While recently researchers from VIB, KU Leuven, UGent, and Harvard report that they have succeeded in reconstructing DNA and proteins from prehistoric yeast cells. This made it possible to determine how genes developed and evolved into their current form over more than 100 million years.
There is an important unanswered question in Darwin’s theory of evolution which wonders how new characteristics seem to appear out of nowhere. Such innovations appear to contradict the principle of gradual change. Yet scientists, who understand that many “inventions” took place during the evolution of life, do not know which processes form the basis of this evolutionary innovation. Scientists want to find out the answer but there is actually no prehistoric DNA sequence or proteins have been conserved.

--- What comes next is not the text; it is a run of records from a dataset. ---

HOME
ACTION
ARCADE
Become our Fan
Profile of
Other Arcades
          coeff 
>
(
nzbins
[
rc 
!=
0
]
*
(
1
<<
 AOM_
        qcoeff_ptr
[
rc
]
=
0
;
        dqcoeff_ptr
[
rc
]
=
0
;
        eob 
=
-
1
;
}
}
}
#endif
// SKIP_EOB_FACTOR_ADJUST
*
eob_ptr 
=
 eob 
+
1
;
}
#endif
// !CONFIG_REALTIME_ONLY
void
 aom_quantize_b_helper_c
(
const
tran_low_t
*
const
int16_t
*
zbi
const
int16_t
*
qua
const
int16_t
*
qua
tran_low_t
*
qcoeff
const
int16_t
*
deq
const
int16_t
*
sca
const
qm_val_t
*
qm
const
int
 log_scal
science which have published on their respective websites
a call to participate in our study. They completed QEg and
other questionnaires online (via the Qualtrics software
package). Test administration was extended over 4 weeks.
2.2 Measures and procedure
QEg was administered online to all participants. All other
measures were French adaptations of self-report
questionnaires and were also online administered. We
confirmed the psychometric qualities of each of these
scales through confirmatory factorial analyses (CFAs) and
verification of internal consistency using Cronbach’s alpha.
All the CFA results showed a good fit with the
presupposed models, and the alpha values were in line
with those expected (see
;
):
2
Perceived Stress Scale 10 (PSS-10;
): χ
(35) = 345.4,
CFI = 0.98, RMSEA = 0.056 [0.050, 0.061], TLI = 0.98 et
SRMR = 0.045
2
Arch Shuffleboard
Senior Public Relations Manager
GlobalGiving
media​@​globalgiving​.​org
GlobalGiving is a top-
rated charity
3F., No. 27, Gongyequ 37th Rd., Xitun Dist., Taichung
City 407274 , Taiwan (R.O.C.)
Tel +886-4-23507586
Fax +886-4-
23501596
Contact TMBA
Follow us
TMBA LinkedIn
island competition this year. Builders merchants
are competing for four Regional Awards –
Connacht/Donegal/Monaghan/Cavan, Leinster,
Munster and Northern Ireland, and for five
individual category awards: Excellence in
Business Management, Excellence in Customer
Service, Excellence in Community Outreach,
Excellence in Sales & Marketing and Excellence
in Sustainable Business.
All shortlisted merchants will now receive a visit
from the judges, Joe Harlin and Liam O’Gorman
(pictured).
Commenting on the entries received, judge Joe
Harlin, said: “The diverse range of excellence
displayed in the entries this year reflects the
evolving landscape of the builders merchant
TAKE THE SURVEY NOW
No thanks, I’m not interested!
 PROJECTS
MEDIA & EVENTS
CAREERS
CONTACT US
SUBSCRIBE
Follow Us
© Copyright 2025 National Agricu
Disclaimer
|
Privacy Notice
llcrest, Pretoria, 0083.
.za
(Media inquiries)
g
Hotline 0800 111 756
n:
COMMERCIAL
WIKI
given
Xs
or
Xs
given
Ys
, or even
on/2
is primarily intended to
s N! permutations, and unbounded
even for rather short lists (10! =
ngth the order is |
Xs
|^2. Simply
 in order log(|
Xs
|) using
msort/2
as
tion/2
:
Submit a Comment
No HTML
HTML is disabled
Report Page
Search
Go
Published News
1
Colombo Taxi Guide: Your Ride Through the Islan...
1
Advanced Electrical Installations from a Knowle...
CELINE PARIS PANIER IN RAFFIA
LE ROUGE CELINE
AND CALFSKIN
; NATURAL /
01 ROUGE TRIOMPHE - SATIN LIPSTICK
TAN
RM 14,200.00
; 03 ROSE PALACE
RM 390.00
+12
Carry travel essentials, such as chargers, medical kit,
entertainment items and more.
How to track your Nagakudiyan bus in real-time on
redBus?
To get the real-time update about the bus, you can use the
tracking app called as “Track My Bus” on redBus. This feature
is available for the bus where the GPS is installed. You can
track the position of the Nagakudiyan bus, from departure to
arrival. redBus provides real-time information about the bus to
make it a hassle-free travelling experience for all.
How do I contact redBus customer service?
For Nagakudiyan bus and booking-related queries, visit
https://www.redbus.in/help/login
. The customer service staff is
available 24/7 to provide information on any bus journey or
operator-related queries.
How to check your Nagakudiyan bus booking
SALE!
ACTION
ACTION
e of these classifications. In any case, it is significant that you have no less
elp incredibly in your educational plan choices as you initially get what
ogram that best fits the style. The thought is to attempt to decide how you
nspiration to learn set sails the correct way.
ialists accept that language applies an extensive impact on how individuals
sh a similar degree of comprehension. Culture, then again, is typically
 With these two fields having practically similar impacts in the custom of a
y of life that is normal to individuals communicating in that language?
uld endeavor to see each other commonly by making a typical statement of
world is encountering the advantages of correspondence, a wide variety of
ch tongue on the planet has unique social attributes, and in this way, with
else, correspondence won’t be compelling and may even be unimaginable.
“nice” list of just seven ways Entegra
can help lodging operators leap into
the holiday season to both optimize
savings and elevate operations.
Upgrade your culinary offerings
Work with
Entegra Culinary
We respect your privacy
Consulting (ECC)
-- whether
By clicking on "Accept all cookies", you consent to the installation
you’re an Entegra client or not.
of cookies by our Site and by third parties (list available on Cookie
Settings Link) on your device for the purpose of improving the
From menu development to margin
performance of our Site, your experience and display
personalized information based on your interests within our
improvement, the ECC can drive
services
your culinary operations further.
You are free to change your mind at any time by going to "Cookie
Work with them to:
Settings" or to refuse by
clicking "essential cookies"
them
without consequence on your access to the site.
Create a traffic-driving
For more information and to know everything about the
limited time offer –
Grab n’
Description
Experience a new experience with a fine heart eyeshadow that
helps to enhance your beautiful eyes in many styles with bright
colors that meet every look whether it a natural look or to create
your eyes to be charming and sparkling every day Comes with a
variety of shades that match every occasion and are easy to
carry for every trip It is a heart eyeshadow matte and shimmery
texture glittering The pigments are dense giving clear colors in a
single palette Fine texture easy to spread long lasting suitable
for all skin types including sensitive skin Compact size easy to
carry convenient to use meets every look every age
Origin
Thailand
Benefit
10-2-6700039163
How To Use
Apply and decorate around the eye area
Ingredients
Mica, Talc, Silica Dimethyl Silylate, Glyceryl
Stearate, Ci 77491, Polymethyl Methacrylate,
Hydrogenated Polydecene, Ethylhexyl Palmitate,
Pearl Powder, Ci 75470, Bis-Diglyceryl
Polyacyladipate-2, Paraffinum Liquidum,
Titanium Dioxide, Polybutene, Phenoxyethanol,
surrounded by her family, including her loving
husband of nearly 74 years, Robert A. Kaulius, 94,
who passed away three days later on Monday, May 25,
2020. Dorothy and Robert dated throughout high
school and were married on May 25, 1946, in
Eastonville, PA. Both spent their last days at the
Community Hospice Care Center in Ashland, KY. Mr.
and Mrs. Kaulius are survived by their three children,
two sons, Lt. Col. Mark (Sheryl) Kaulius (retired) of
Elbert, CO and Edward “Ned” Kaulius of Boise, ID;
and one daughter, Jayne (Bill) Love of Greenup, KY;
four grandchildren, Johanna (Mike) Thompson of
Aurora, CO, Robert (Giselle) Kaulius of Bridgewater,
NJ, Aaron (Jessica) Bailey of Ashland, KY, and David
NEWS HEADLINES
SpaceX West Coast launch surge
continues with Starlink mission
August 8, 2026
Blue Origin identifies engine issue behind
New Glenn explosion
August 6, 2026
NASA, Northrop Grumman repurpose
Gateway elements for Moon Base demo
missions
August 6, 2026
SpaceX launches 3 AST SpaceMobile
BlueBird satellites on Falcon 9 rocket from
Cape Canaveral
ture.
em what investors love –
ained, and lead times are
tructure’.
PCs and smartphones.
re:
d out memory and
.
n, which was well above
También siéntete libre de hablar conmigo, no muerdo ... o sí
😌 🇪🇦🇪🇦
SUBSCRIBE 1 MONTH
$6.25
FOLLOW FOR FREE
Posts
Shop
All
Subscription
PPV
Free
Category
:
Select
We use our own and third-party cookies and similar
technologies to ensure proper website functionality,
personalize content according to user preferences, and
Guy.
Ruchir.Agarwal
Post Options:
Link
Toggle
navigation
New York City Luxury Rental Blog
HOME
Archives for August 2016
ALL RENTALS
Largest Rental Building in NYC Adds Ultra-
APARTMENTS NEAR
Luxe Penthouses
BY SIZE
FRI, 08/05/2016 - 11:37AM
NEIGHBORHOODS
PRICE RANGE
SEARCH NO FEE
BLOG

Using a combination of the latest techniques in biology, the scientists Karin Voordeckers, Chris Brown, and Kevin Verstrepen from VIB in Leuven, together with Steven Maere (VIB/UGent), succeeded in rebuilding the DNA and proteins of prehistoric yeast cells. The researchers used sequence reconstruction algorithms to predict the DNA sequence of ancestral genes from dozens of present-day DNA sequences to rebuild the corresponding ancestral proteins.
Kevin Verstrepen, from VIB/KU Leuven said, “Many scientists have proposed that the new functional DNA does not appear out of thin air, but is built up gradually from a copy of an existing segment of functional DNA. By reconstructing a piece of prehistoric DNA that was copied several times during evolution, we were able to investigate the changes that occur in each of the copies and which gradually lead to new functions.” These research results made the controversial point regarding theory of evolution: the chance of the occurrence of a new characteristic, for example, a functional new segment of DNA from scratch is similar to the chance of a modern jumbo jet assembling spontaneously from a few pieces of scrap metal be clear.
During the research, researchers found that the primal gene that codes for the protein for the digestion of maltose was copied a number of times during evolution. The DNA of some copies changed slightly, resulting in new proteins that could break down different sugars. By modeling these changes in the corresponding proteins, they understand how just a few changes in the DNA can lead to the development of new activity in the corresponding proteins. As a result, they think this type of duplication of the DNA often forms the basis of the emergence of apparently new proteins.
The research was published online on the lately PLoS Biology.